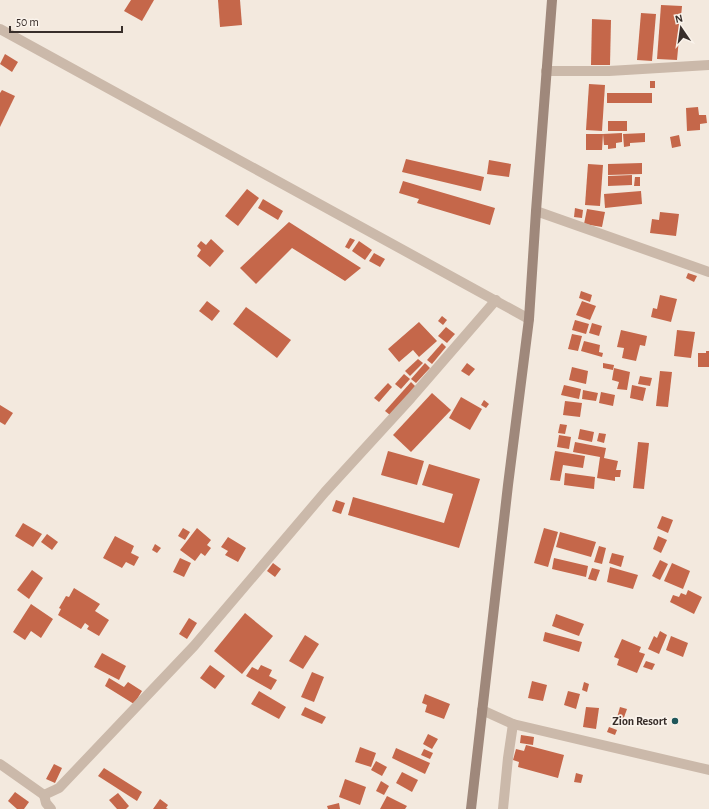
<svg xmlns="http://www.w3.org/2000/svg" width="709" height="809" viewBox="0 0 709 809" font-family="'Alegreya Sans',sans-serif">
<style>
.building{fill:#c5674a}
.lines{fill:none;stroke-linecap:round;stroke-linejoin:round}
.street{stroke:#cbb9aa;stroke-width:10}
.secondary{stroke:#9f887b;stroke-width:10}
.poi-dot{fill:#1f565a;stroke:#faf3eb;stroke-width:1.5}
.labels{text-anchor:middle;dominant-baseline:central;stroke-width:3.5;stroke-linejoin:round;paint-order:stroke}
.poi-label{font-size:12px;font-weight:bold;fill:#382e2a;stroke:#faf3eb;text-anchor:end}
</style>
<rect width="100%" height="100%" fill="#f3e9de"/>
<g class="building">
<polygon points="131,0 154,0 142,21 124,11"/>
<polygon points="218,0 240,0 242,25 220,27"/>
<polygon points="661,5 682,6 677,60 657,59"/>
<polygon points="641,13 656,14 652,61 637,60"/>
<polygon points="592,19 611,20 610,65 591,65"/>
<polygon points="5,54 18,62 12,72 0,64"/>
<rect x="650" y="81" width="5" height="7"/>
<polygon points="589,84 605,85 602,131 586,130"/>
<polygon points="2,90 15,96 0,127 0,93"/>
<rect x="607" y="93" width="45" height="10"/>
<polygon points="698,107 699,115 706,115 707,123 700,124 700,130 687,131 686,108"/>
<rect x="608" y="121" width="19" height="10"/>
<polygon points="622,133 622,142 616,143 616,148 608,149 608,145 604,145 603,134"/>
<polygon points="645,133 645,142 630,143 630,146 624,147 623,134"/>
<polygon points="586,134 603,134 602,150 586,150"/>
<polygon points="679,135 681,146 672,148 670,137"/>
<polygon points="406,159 484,177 481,191 402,172"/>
<polygon points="489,160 511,164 509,177 487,174"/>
<polygon points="642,163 642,174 608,175 608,164"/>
<polygon points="588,164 603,165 600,206 585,205"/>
<polygon points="632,175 632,185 608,186 608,176"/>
<polygon points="635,177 640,177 640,186 634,186"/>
<polygon points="403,181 495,208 490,225 417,203 419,199 399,193"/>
<polygon points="247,189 259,198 238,226 225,216"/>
<polygon points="641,191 642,204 605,208 604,194"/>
<polygon points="263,199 283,211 278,220 258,208"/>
<polygon points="575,208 583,210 582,218 574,217"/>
<polygon points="587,209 605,212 602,227 584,224"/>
<polygon points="660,212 679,214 676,236 650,233 652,219 659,220"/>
<polygon points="289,222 361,268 345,281 292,248 256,284 240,268"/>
<polygon points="350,238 355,240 349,249 345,247"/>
<polygon points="211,239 224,251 210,267 197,256 201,250 197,246 201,241 206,245"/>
<polygon points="359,241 372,250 365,260 352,251"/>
<polygon points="374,253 385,259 380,267 369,261"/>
<polygon points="688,273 697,276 694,282 686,278"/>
<polygon points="581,291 592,295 590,302 579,298"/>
<polygon points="660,295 677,299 671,322 651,317 653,308 657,309"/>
<polygon points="207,301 220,311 212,321 199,311"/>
<polygon points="582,301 596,306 590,320 576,315"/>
<polygon points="246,307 291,340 277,358 233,324"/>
<polygon points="442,316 447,320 443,325 438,321"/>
<polygon points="575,320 589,324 586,334 572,330"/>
<polygon points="419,322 437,341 419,357 413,350 399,362 388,349"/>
<polygon points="592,323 602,326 599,336 589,333"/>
<polygon points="446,327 455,334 447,343 438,336"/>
<polygon points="621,330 647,336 645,346 640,345 636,361 622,358 624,348 617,347"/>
<polygon points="677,330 695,332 691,358 674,356"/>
<polygon points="572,334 582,336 578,351 568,349"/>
<polygon points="584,341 600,345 599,352 603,353 602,357 581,351"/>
<polygon points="442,343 446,347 432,364 427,360"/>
<polygon points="706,351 709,351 709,367 698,367 698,353 706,353"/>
<polygon points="418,359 423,363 410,376 405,371"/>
<polygon points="425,363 430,368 416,383 411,379"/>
<polygon points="467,363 475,369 469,376 461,371"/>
<polygon points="603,363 614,365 613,370 603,368"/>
<polygon points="572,367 588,371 586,384 569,380"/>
<polygon points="614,368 630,372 627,390 617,389 619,382 612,380"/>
<polygon points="660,371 672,372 668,407 656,406"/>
<polygon points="404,374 410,379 401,389 395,384"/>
<polygon points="640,376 652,378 650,386 638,384"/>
<polygon points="411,382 416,387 390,415 385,411"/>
<polygon points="388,383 392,387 379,402 374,398"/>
<polygon points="564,385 581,389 579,399 561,395"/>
<polygon points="632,385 646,388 643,401 630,398"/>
<polygon points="583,390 598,393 596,401 582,399"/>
<polygon points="601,392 615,395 613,406 599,403"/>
<polygon points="432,393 451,410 411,452 393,435"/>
<polygon points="461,397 482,409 470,430 449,418"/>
<polygon points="484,400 489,404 486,408 481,405"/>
<polygon points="565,401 582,403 580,417 563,415"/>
<polygon points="0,405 13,413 5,425 0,422"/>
<polygon points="560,424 567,425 565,434 558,433"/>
<polygon points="580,429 594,432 592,442 578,439"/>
<polygon points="599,433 606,434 604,443 597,441"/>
<polygon points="559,435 571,437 569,449 557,447"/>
<polygon points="575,442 606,448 604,458 618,461 616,470 621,470 620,477 615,477 615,481 597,478 600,457 573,452"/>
<polygon points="638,442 649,443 644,489 633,488"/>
<polygon points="388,451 424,461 417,485 381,475"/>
<polygon points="555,451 585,456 583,468 563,465 560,481 550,480"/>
<polygon points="429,464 480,479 459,548 348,515 353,497 444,523 453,494 422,485"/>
<polygon points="565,473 595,477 594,489 564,485"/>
<polygon points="336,500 345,503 341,514 332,511"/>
<polygon points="662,516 673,520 668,533 657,528"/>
<polygon points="23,523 42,534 33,547 15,536"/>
<polygon points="183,528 190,532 185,540 178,536"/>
<polygon points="197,528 211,540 207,545 211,548 205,556 201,553 195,561 180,550"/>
<polygon points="544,528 558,532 548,567 534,563"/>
<polygon points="560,532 596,542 591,557 556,547"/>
<polygon points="47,534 58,542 52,550 41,542"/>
<polygon points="115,536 134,546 131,553 139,557 134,566 126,562 122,568 103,558"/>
<polygon points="658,536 667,540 661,553 653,549"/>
<polygon points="228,537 246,548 238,562 225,555 228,551 221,547"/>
<polygon points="155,544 161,548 157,553 152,550"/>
<polygon points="599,546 606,548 602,564 594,562"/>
<polygon points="612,553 624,556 621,567 609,563"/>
<polygon points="180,558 191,563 184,577 173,572"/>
<polygon points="554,558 588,566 586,577 552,569"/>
<polygon points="660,560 668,564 660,580 652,576"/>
<polygon points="273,563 281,569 275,577 267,571"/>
<polygon points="672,563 690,571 683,589 664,581"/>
<polygon points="610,567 638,575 633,589 607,582"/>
<polygon points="592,568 600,570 596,581 588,579"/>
<polygon points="32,570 43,578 29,599 17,590"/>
<polygon points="74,588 100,604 95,611 109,620 99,636 87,629 89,626 85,623 81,629 58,615 61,609 59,608 66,596 69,597"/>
<polygon points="688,590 702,597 694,614 670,602 673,595 679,597 681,593 686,595"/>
<polygon points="31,604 53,619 41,638 31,631 25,640 13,632"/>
<polygon points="245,613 273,636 242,674 214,651"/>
<polygon points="556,614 584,624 579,636 552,626"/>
<polygon points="189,618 197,623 187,639 179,634"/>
<polygon points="660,631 667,635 659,654 648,649 654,636 657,638"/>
<polygon points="545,632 582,642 579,652 543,641"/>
<polygon points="305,635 319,644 303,669 289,661"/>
<polygon points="671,636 688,643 683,657 666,650"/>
<polygon points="622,639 641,647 639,652 645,654 637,673 617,665 619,659 614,657"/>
<polygon points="102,653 126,666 119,680 94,667"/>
<polygon points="646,661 655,664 652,670 643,667"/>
<polygon points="210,665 225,676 215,689 200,678"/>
<polygon points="261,665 272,670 269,676 277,680 271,690 246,676 252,667 258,670"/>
<polygon points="312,672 324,677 314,702 301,697"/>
<polygon points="109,678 124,687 128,682 142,691 134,704 105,686"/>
<polygon points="532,681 547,685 543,701 528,698"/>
<polygon points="584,682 589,684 587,692 582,690"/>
<polygon points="259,691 286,707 279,719 251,704"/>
<polygon points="568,691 580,694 576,709 564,705"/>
<polygon points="425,694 450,704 444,719 425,712 427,705 422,703"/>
<polygon points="305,707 326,717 322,724 301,715"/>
<polygon points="586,707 599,708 596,729 583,727"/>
<polygon points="620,707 627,709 622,723 616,721"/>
<polygon points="609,727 617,730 615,735 607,732"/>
<polygon points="428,734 438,739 432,749 423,744"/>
<polygon points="521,735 534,737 533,745 520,743"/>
<polygon points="526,745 564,755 558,778 518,767 519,762 513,760 516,749 524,751"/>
<polygon points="360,747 376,753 371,767 355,762"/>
<polygon points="396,748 430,763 425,774 392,758"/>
<polygon points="424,749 433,753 430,759 421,755"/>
<polygon points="376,761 387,767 382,776 371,770"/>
<polygon points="54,764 62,768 55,783 46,779"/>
<polygon points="104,768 142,792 137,801 98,776"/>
<polygon points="402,772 418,780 412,792 396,783"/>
<polygon points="576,773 583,775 581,783 574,782"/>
<polygon points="345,779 366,787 360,805 339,797"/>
<polygon points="381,781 389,786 384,795 376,791"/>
<polygon points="15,792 29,802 24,809 17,809 8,801"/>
<polygon points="118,793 129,806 126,809 117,809 109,800"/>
<polygon points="387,796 407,806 405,809 380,809"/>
<polygon points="160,799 168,805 166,808 168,809 153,809"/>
<polygon points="339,803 340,809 328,809 327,806"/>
</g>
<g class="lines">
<g class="street">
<polyline points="0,29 529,319"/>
<polyline points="546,71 609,71 709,65"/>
<polyline points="536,211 709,272"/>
<polyline points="482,710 513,724 709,770"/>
<polyline points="0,764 44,795 59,788 194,646 325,492 411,398 496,300"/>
<polyline points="44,795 46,803 51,809"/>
<polyline points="503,809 508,758 513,724"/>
</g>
<polyline class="secondary" points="471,809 508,485 529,319 536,211 552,0"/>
</g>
<circle class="poi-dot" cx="675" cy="721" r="4"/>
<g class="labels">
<g class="poi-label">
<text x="667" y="721">Zion Resort</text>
</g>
</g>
<g transform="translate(681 28) rotate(347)" stroke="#faf3eb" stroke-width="3" paint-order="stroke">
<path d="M0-3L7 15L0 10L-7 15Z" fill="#382e2a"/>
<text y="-6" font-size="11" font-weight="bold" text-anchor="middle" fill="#382e2a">N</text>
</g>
<path d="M10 26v6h112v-6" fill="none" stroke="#382e2a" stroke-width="2"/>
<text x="16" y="26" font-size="12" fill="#382e2a" stroke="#faf3eb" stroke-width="3" paint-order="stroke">50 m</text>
</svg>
────────────────
What is needed: Each line above with the string "lines" should be reported in full.

Result for this exercise:
.lines{fill:none;stroke-linecap:round;stroke-linejoin:round}
<g class="lines">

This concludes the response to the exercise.